We performed single cell RNA-Seq following VEX1 or VEX2 depletion, revealing a surprisingly complex mixture of simultaneously active VSGs in single cells, and a striking difference between both factors. Further, this analysis showed: 1) the number of simultaneously active VSGs that can be tolerated; 2) a hierarchy of VSG transcriptional derepression.
ChIP-Seq indicated strong enrichment of VEX2, which forms a native complex of ∼1 MDa, at the active-VSG expression-site, particularly accumulating at the expression-site associated genes (ESAGs) coding regions. Using super-resolution microscopy, VEX2 N- and C-termini were distinctively visualised extending towards the active-VSG and the splicing locus, respectively, revealing an allele-selective inter-chromosomal bridge, via VEX1, to a trans-splicing locus on another chromosome.

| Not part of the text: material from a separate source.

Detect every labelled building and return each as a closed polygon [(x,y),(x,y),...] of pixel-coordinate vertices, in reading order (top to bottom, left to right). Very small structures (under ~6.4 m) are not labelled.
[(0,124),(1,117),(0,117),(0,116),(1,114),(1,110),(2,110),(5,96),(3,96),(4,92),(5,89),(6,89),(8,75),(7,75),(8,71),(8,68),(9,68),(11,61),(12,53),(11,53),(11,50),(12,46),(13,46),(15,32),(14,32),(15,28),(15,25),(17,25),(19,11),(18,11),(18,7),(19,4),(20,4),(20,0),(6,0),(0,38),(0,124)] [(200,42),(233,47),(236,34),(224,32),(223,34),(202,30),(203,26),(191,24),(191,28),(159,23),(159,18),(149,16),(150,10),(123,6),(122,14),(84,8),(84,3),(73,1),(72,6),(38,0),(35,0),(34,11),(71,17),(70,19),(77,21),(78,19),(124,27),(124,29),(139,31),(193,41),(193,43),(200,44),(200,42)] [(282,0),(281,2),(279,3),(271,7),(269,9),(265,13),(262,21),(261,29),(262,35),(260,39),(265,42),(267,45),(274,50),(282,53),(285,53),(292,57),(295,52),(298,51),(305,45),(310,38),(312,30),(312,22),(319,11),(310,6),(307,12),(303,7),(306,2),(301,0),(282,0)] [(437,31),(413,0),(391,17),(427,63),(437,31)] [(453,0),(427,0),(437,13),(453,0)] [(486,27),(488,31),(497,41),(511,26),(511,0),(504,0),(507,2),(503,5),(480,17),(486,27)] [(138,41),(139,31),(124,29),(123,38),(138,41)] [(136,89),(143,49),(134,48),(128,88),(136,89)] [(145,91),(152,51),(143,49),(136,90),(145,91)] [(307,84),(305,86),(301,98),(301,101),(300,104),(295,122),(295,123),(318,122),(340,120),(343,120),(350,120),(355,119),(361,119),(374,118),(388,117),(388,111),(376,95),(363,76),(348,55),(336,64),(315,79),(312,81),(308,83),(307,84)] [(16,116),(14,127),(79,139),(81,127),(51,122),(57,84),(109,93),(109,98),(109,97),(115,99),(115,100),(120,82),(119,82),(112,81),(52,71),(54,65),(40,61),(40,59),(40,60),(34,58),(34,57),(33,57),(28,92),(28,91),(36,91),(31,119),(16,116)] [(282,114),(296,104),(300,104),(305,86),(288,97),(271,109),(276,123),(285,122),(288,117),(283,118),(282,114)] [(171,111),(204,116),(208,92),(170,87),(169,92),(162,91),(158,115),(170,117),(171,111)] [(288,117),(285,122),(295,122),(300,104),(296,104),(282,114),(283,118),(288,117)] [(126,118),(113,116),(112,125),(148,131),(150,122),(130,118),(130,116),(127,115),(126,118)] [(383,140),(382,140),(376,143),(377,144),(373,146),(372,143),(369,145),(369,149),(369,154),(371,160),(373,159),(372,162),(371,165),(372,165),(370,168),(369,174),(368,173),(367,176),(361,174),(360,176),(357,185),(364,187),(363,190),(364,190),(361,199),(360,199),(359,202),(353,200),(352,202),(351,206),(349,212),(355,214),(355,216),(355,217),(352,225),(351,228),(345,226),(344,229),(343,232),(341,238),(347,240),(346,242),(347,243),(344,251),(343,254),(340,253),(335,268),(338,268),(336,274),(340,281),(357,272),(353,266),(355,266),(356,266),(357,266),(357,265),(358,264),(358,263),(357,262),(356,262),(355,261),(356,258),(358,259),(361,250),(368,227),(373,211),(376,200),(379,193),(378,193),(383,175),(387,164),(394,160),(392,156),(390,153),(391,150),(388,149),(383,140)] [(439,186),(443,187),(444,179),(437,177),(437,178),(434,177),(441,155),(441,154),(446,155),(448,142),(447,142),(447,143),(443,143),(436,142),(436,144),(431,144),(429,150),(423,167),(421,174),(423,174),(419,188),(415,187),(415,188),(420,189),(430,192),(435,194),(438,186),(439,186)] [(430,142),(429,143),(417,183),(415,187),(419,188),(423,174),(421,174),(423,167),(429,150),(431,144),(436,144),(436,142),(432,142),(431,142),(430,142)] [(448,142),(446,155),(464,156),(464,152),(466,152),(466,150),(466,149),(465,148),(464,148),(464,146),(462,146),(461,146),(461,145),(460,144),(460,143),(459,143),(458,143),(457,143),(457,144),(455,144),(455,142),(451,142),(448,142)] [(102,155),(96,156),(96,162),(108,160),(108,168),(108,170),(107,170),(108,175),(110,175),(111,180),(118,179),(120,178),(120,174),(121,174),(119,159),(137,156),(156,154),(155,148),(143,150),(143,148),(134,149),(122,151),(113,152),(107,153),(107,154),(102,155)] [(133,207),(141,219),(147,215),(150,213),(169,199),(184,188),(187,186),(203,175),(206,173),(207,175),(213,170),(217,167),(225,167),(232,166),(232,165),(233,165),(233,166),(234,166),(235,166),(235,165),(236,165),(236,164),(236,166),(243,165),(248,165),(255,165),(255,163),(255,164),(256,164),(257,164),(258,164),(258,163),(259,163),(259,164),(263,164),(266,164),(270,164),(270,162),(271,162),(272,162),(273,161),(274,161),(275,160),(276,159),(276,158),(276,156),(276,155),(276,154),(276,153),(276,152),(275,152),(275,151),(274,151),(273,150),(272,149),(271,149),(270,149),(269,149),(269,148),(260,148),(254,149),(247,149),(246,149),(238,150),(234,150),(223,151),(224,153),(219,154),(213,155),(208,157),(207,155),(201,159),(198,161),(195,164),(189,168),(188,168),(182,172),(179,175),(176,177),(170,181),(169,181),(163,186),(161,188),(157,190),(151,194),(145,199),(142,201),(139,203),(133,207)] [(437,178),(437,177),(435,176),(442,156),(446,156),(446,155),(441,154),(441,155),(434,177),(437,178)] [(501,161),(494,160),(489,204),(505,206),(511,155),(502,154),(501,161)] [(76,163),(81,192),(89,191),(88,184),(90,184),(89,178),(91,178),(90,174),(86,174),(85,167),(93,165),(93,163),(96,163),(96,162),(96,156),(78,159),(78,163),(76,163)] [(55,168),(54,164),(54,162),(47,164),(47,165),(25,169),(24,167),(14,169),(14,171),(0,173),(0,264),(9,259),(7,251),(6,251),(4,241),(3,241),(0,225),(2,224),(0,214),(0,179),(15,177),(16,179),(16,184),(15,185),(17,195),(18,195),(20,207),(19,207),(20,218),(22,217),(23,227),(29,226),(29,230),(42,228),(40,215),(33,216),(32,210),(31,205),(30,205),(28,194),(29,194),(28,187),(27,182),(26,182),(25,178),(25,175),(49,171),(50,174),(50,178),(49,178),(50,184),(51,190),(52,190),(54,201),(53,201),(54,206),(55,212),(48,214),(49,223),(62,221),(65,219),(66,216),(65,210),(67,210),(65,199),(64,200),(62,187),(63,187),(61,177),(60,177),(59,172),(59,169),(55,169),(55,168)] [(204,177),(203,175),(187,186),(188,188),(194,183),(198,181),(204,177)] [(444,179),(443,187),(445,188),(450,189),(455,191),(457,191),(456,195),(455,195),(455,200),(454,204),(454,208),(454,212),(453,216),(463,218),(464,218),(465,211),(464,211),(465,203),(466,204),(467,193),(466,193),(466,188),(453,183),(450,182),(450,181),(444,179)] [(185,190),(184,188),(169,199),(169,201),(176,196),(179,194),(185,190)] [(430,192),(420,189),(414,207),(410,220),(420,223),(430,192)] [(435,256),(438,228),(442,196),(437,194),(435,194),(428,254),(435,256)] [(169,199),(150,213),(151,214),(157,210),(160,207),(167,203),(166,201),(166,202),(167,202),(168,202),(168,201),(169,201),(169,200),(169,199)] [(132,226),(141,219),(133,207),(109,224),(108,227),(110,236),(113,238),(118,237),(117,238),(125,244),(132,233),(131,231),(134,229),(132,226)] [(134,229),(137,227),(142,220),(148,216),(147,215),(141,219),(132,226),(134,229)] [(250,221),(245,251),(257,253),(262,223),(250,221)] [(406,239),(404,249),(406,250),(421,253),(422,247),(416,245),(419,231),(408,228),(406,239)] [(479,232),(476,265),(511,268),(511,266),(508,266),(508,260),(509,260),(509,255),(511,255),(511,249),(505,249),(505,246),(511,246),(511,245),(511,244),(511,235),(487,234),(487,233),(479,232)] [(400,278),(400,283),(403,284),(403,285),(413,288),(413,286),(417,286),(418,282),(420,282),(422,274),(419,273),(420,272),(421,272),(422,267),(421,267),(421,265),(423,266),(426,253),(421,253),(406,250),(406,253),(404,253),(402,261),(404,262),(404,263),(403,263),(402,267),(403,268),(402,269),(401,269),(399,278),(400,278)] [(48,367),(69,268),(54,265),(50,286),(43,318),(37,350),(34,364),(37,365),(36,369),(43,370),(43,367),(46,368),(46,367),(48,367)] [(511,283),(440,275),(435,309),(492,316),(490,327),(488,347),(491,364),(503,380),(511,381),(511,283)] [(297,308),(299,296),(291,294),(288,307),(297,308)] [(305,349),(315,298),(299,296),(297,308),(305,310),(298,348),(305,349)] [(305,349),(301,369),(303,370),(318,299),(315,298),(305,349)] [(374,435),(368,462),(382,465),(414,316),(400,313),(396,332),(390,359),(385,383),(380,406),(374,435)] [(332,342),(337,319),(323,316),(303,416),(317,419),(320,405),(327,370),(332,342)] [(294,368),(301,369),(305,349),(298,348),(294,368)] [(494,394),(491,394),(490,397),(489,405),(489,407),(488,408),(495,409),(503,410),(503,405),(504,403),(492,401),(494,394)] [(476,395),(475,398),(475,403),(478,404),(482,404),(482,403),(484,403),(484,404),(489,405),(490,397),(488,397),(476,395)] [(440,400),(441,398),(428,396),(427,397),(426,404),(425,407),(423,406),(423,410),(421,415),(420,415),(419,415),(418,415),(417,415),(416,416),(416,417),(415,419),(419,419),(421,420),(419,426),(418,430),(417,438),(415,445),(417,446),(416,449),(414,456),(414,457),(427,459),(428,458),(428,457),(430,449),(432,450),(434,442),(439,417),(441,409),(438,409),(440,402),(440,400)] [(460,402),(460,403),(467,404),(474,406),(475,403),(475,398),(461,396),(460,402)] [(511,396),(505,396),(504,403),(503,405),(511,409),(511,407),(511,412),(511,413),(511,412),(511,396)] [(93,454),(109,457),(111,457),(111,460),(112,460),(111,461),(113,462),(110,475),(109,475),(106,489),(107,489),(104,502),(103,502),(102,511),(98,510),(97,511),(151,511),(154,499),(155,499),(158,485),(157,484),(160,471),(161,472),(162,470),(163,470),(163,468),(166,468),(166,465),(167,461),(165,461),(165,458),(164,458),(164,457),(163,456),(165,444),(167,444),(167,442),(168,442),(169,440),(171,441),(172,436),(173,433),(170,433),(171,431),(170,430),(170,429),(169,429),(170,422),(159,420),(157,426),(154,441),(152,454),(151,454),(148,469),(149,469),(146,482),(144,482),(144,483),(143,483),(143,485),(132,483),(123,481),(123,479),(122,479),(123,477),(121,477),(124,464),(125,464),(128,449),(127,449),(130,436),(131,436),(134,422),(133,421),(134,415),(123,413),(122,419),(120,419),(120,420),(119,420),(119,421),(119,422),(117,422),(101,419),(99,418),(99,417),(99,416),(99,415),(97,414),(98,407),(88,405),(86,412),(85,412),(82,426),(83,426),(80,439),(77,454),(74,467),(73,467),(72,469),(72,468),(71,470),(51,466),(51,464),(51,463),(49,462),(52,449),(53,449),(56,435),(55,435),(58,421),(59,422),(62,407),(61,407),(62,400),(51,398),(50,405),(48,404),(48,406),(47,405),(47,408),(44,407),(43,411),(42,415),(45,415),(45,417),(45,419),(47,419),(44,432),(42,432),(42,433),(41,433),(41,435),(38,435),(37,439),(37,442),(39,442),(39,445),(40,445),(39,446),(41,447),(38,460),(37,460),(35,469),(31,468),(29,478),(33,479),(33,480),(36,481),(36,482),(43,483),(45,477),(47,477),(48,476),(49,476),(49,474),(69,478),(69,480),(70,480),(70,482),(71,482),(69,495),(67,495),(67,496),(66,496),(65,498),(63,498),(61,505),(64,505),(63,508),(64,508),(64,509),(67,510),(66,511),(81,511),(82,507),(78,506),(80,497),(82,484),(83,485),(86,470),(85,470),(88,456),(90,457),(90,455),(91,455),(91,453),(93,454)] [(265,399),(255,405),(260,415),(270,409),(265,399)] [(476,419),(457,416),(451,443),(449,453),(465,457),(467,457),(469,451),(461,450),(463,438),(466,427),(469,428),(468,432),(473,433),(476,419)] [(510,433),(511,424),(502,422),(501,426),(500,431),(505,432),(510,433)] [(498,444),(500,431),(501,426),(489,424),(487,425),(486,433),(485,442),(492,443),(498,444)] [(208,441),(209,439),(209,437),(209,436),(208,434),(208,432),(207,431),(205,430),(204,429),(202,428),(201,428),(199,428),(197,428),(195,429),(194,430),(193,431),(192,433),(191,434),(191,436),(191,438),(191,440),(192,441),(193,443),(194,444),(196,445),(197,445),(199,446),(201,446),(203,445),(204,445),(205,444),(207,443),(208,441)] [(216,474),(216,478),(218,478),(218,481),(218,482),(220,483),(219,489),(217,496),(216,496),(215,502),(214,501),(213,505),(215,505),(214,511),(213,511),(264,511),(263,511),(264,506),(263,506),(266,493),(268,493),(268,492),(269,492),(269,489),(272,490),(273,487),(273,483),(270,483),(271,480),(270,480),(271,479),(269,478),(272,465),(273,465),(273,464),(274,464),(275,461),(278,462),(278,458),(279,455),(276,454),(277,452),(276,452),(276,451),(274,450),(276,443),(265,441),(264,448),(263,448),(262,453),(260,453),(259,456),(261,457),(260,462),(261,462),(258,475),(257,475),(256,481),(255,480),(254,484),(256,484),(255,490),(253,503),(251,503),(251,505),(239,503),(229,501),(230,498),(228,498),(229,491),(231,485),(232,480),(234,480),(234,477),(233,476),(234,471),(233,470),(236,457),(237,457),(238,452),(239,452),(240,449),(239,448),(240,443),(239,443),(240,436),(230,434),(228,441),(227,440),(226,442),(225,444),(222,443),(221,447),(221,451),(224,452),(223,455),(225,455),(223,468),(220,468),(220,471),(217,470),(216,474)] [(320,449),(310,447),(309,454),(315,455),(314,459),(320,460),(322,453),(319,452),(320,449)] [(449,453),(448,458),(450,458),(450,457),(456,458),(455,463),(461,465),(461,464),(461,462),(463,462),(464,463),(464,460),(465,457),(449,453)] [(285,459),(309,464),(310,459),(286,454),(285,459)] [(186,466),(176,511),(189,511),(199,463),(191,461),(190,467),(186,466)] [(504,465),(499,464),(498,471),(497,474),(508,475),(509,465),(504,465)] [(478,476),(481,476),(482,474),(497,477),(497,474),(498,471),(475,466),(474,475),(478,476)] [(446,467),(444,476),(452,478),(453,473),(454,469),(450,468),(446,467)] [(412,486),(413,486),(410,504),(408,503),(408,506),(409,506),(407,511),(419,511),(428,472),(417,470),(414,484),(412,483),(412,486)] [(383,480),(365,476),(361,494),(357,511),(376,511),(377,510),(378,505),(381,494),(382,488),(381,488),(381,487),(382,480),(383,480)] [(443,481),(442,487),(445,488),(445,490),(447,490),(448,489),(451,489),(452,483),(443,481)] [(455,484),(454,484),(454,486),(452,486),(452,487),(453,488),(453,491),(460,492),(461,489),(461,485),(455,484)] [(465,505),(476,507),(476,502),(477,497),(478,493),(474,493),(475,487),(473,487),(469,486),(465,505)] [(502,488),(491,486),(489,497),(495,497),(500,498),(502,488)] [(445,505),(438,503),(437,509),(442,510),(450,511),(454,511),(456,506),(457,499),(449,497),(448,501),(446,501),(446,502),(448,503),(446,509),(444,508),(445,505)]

Through a combination of super resolution microscopy and native gels, we found that most of VEX1 and VEX2 sub-nuclear pools are not in complex with one another, and their interaction is dynamic and cell-cycle regulated.
To further dissect VEX interactions, we generated several VEX1 truncated forms, and found that the VEX1 N-terminal fragment (1-289 aa) interacts with VEX2, stabilising it and sustaining exclusion. Additionally, we found that the VEX1 C-terminal fragment, which includes nucleic acid binding domains, also contains regions involved in protein stability and turnover.
Finally, VEX2 is a putative DNA:RNA helicase, thus to assess whether this activity was required for VSG-exclusion, we established a CRISPR/Cas9-mediated saturation-mutagenesis assay using FACS followed by amplicon-Seq profiling. Replacement of a critical amino acid with any other amino acid disrupted allelic exclusion.
This work begins to reveal the mechanisms by which the VEX complex promotes stochastic VSG gene choice and allelic exclusion in African trypanosomes.